##### ЦИТИРУЕМЫЙ ОТРЫВОК #####

По-прежнему каждое городское событие привлекало огромные толпы петербуржцев. 25 июня 1859 года на Мариинской площади состоялось торжественное открытие памятника Николаю I (скульптор П. К. Клодт, архитектор О. Монферран). Для знатной публики были построены трибуны. Предприимчивые владельцы квартир, окна которых выходили на площадь, в этот день за плату пускали желающих поглядеть на торжество. «Даже самые крыши унизались, как бусами, разноцветными дамскими зонтиками. В момент провозглашения „вечной памяти“ Николаю I раздался залп орудий из Петропавловской крепости, с канонерок, расположенных на Неве в три ряда, из всех орудий, находящихся при войсках», — писала одна из петербургских газет.

Зимой, в Крещение, происходило торжественное водосвятие на Неве. В нем участвовало высшее духовенство столицы, императорская семья, придворные, гвардия. Крещенское водосвятие было одним из самых красивых праздников в столице. На льду Невы, напротив Зимнего дворца, прорубали колодец-прорубь, над нею ставили часовню «с легкими колоннами, поддерживающими решетчатый купол, покрашенный в зеленый цвет. Под куполом, окруженный лучами, парил Святой Дух», описывал торжество французский поэт и художественный критик Теофиль Готье, посетивший Петербург зимой 1858/59 года. После службы в церкви Зимнего дворца «царский кортеж отправился… к месту крещения, или, скорее, освящения Невы. Император, великие князья в военных мундирах, служители церкви в облачениях из золотой и серебряной парчи… пестрая толпа генералов, офицеров высших чинов, проходя… сквозь плотную массу выстроенных в линии войск, являли собою великолепное и впечатляющее зрелище…

Император, великие князья, священники вошли в часовню, которая вскоре наполнилась людьми до отказа, так что с трудом можно было следить за жестами священников, отправлявших службу над прорубью. Выставленные на другом берегу, на Биржевой набережной, пушки палили поочередно в кульминационные моменты службы… Церемония окончилась, войска прошли парадным маршем, зеваки мирно разошлись, без заторов, без свалки, по обычаям самой спокойной в мире русской толпы» (Т. Готье. «Путешествие в Россию»).

Традиция участия в этом торжестве императора и членов царской семьи существовала более двухсот лет. Но однажды, когда Николай II с семьей были на водосвятии, одна из пушек Петропавловской крепости выстрелила во время салюта боевым снарядом. К счастью, никто при этом не пострадал. После этого случая император и его близкие не участвовали в церемонии водосвятия, а вскоре и сама традиция этого городского праздника прервалась.

А как весело встречали в Петербурге Пасху! Город был иллюминирован, горели огни на Ростральных колоннах; на Марсовом поле и Адмиралтейской площади проходили народные гуляния. На праздничных базарах можно было купить пасхальные яйца: фарфоровые, восковые, с сюрпризами, шоколадные, сахарные — на любой вкус.

#####

ЗАДАНИЕ: Перескажите короче, списком, абзац отрывка, который начинается словами «Традиция участия в этом торжестве», сохранив главные факты. Опирайтесь только на сам отрывок.

##### ИСХОДНЫЕ ДАННЫЕ #####

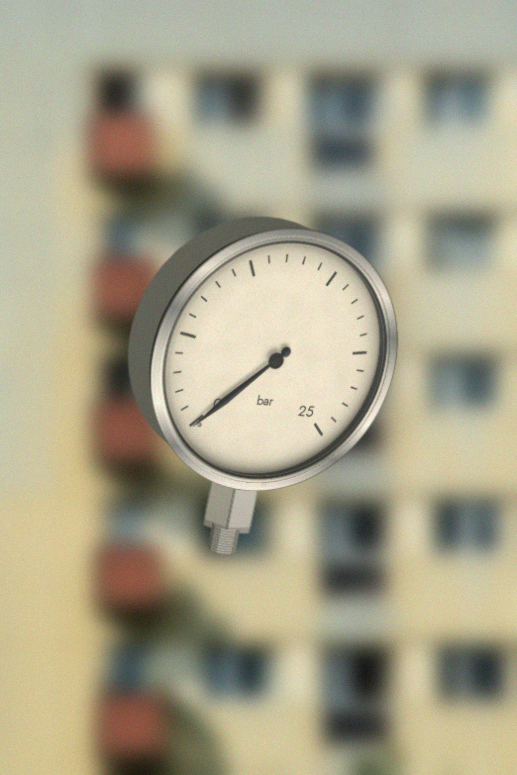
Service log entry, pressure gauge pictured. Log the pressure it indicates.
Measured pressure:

#####

ОТВЕТ:
- Император и члены царской семьи участвовали в водосвятии более двухсот лет.
- Однажды, когда на водосвятии был Николай II с семьей, одна из пушек Петропавловской крепости во время салюта выстрелила боевым снарядом.
- Никто не пострадал.
- После этого император и его близкие перестали бывать на церемонии, а вскоре прервалась и сама традиция праздника.